## Try it:
Only these lines, please: the first one of the records through the one containing "M27，就比照片暗了点，苹果核最亮，其次是两翼。", retyped exactly, both ends included and pictures omitted.

Collected data:
══════════════════════════════

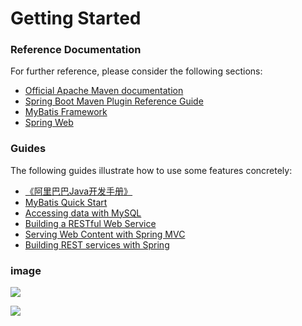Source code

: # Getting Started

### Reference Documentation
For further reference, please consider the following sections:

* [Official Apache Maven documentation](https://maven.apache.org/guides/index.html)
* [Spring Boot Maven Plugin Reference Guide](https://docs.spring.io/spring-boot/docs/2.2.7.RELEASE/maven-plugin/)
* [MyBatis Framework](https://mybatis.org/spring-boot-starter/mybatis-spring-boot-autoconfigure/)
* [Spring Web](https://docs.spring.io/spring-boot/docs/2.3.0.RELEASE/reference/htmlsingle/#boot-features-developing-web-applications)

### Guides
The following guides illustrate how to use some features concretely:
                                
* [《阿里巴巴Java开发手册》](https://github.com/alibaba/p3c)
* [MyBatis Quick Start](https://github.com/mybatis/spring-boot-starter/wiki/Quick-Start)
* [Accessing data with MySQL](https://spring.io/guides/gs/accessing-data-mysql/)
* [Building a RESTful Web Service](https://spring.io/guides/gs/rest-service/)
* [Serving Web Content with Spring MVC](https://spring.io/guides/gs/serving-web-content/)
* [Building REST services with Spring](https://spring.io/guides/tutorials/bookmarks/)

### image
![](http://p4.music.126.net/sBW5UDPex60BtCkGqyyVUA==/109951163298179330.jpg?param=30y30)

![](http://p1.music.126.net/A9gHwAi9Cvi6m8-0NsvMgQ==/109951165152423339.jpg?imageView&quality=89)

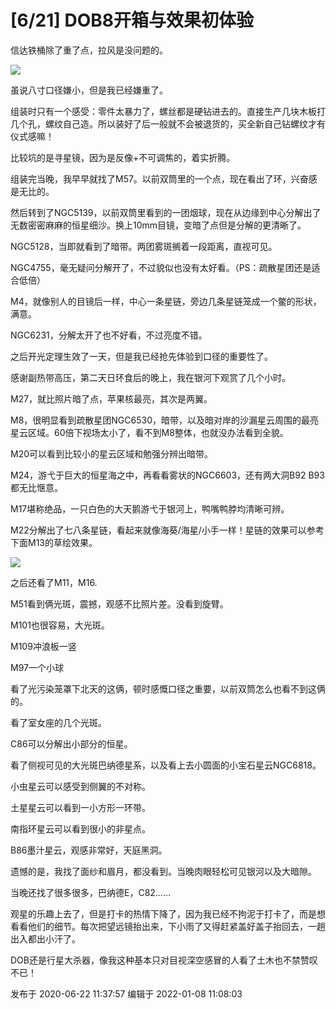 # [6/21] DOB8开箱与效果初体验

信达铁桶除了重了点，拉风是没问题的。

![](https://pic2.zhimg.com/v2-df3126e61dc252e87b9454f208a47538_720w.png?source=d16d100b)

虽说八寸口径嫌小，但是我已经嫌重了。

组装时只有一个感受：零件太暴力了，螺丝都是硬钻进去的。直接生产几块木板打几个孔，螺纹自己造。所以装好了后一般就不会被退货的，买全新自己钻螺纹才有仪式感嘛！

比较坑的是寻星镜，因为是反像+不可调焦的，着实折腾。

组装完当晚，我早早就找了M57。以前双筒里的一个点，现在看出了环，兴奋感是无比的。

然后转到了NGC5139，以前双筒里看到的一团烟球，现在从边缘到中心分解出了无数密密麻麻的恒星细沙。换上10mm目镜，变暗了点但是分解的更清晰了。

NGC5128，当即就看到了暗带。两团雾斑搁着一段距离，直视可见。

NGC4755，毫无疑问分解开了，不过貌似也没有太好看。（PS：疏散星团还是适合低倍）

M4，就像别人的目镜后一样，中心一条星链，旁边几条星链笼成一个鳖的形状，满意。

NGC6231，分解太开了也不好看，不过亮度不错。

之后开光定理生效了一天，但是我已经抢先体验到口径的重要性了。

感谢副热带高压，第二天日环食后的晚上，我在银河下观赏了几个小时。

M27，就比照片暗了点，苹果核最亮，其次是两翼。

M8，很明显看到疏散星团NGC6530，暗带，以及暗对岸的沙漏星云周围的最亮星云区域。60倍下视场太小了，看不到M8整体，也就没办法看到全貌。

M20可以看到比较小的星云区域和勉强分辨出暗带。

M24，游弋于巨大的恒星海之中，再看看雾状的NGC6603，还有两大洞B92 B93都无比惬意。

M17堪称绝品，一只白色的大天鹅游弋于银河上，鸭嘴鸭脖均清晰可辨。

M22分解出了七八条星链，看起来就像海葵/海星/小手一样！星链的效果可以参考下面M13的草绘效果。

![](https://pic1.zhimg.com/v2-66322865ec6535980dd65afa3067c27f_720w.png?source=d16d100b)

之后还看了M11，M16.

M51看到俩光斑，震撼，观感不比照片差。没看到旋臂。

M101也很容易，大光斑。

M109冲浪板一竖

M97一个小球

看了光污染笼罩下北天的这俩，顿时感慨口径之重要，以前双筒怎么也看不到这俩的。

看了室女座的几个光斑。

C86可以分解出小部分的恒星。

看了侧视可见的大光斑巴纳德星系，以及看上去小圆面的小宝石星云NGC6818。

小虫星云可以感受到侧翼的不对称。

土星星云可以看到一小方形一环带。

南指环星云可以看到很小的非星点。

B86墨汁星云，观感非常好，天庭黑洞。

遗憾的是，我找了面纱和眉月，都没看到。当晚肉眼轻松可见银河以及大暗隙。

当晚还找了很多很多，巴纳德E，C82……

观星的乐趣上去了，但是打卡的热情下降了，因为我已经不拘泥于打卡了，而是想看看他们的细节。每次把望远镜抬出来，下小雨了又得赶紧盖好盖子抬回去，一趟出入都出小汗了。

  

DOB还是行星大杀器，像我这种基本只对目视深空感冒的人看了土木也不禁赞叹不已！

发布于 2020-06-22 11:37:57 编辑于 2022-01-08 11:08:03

══════════════════════════════

## Solved problem:
Source code

: # Getting Started

### Reference Documentation
For further reference, please consider the following sections:

* [Official Apache Maven documentation](https://maven.apache.org/guides/index.html)
* [Spring Boot Maven Plugin Reference Guide](https://docs.spring.io/spring-boot/docs/2.2.7.RELEASE/maven-plugin/)
* [MyBatis Framework](https://mybatis.org/spring-boot-starter/mybatis-spring-boot-autoconfigure/)
* [Spring Web](https://docs.spring.io/spring-boot/docs/2.3.0.RELEASE/reference/htmlsingle/#boot-features-developing-web-applications)

### Guides
The following guides illustrate how to use some features concretely:
                                
* [《阿里巴巴Java开发手册》](https://github.com/alibaba/p3c)
* [MyBatis Quick Start](https://github.com/mybatis/spring-boot-starter/wiki/Quick-Start)
* [Accessing data with MySQL](https://spring.io/guides/gs/accessing-data-mysql/)
* [Building a RESTful Web Service](https://spring.io/guides/gs/rest-service/)
* [Serving Web Content with Spring MVC](https://spring.io/guides/gs/serving-web-content/)
* [Building REST services with Spring](https://spring.io/guides/tutorials/bookmarks/)

### image
![](http://p4.music.126.net/sBW5UDPex60BtCkGqyyVUA==/109951163298179330.jpg?param=30y30)

![](http://p1.music.126.net/A9gHwAi9Cvi6m8-0NsvMgQ==/109951165152423339.jpg?imageView&quality=89)

 # [6/21] DOB8开箱与效果初体验

信达铁桶除了重了点，拉风是没问题的。

![](https://pic2.zhimg.com/v2-df3126e61dc252e87b9454f208a47538_720w.png?source=d16d100b)

虽说八寸口径嫌小，但是我已经嫌重了。

组装时只有一个感受：零件太暴力了，螺丝都是硬钻进去的。直接生产几块木板打几个孔，螺纹自己造。所以装好了后一般就不会被退货的，买全新自己钻螺纹才有仪式感嘛！

比较坑的是寻星镜，因为是反像+不可调焦的，着实折腾。

组装完当晚，我早早就找了M57。以前双筒里的一个点，现在看出了环，兴奋感是无比的。

然后转到了NGC5139，以前双筒里看到的一团烟球，现在从边缘到中心分解出了无数密密麻麻的恒星细沙。换上10mm目镜，变暗了点但是分解的更清晰了。

NGC5128，当即就看到了暗带。两团雾斑搁着一段距离，直视可见。

NGC4755，毫无疑问分解开了，不过貌似也没有太好看。（PS：疏散星团还是适合低倍）

M4，就像别人的目镜后一样，中心一条星链，旁边几条星链笼成一个鳖的形状，满意。

NGC6231，分解太开了也不好看，不过亮度不错。

之后开光定理生效了一天，但是我已经抢先体验到口径的重要性了。

感谢副热带高压，第二天日环食后的晚上，我在银河下观赏了几个小时。

M27，就比照片暗了点，苹果核最亮，其次是两翼。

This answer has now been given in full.